Dataset entries:
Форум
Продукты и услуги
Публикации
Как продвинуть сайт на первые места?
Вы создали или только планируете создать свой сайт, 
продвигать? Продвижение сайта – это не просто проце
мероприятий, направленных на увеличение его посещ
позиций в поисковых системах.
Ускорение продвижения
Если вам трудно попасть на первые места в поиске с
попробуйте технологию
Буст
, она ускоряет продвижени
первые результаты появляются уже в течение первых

**What is expected:** From beginning to end, the data must be duplicated exactly.

**Answer to the exercise:**
Форум
Продукты и услуги
Публикации
Как продвинуть сайт на первые места?
Вы создали или только планируете создать свой сайт, 
продвигать? Продвижение сайта – это не просто проце
мероприятий, направленных на увеличение его посещ
позиций в поисковых системах.
Ускорение продвижения
Если вам трудно попасть на первые места в поиске с
попробуйте технологию
Буст
, она ускоряет продвижени
первые результаты появляются уже в течение первых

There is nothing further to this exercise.